* READING PASSAGE *

__________________________________________________

# Savannah Cats



## kopstar (Nov 6, 2010)

Not sure if classed as an exotic but I would appreciate some info about Savannah cats and breeders.

I'm assuming that based on DWA requirements Servals and first generation hybrids require a DWAL. If so am I right in assuming that the highest level of Serval content hybrid that can be kept without a DWAL is 25% and would that be classed as F2?

Does anybody know any UK breeders again assuming that to breed F2's you'll have F1's under a DWAL?

Thanks in advance.


----------



## summersniki (Mar 18, 2010)

kopstar said:


> Not sure if classed as an exotic but I would appreciate some info about Savannah cats and breeders.
> 
> I'm assuming that based on DWA requirements Servals and first generation hybrids require a DWAL. If so am I right in assuming that the highest level of Serval content hybrid that can be kept without a DWAL is 25% and would that be classed as F2?
> 
> ...


Gayzette | F1 to SBT Bengal Cat Breeder | Serval | Scotland | UK

Try these guys. I got my bengal from them and they have a serval as a pet and a couple of ALCs aswell. Their cats are brilliant quality and I think they have started to do savannahs :2thumb:


----------



## kopstar (Nov 6, 2010)

summersniki said:


> Gayzette | F1 to SBT Bengal Cat Breeder | Serval | Scotland | UK
> 
> Try these guys. I got my bengal from them and they have a serval as a pet and a couple of ALCs aswell. Their cats are brilliant quality and I think they have started to do savannahs :2thumb:


Thanks for the info, I'll check them out. Like the idea of a serval as a pet!:2thumb:


----------



## Devi (Jan 9, 2011)

If you get a Savannah please put up loads of pictures! I've wanted one for a very long time, but apparently they don't get on well with domestic cats, so I will have to wait a fair while!


----------



## kopstar (Nov 6, 2010)

Devi said:


> If you get a Savannah please put up loads of pictures! I've wanted one for a very long time, but apparently they don't get on well with domestic cats, so I will have to wait a fair while!


Well I'm not in that much of a rush, its more my daughter who wants one. We don't have cats but we have two dogs but I believe Savannahs get on ok with them.

If and when we get one I'll post some pics. :2thumb:


----------

__________________________________________________

* DATA SECTION *

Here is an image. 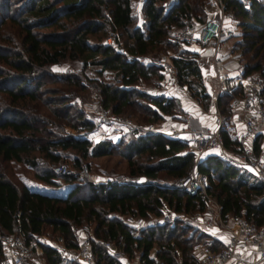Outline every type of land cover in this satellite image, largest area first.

__________________________________________________

* JOB 1 *
In the Savannah cats thread, what percentage of Serval content does kopstar assume is the highest a hybrid can have without needing a DWAL?
* JOB 2 *
Rewrite everything in the Savannah cats thread from "# Savannah Cats" down to "Thanks in advance.", putting "sellers" wherever "breeders" appears.
The data plays no part in this exercise.

* FULL ANSWER 1 *
25%

* FULL ANSWER 2 *
# Savannah Cats



## kopstar (Nov 6, 2010)

Not sure if classed as an exotic but I would appreciate some info about Savannah cats and sellers.

I'm assuming that based on DWA requirements Servals and first generation hybrids require a DWAL. If so am I right in assuming that the highest level of Serval content hybrid that can be kept without a DWAL is 25% and would that be classed as F2?

Does anybody know any UK sellers again assuming that to breed F2's you'll have F1's under a DWAL?

Thanks in advance.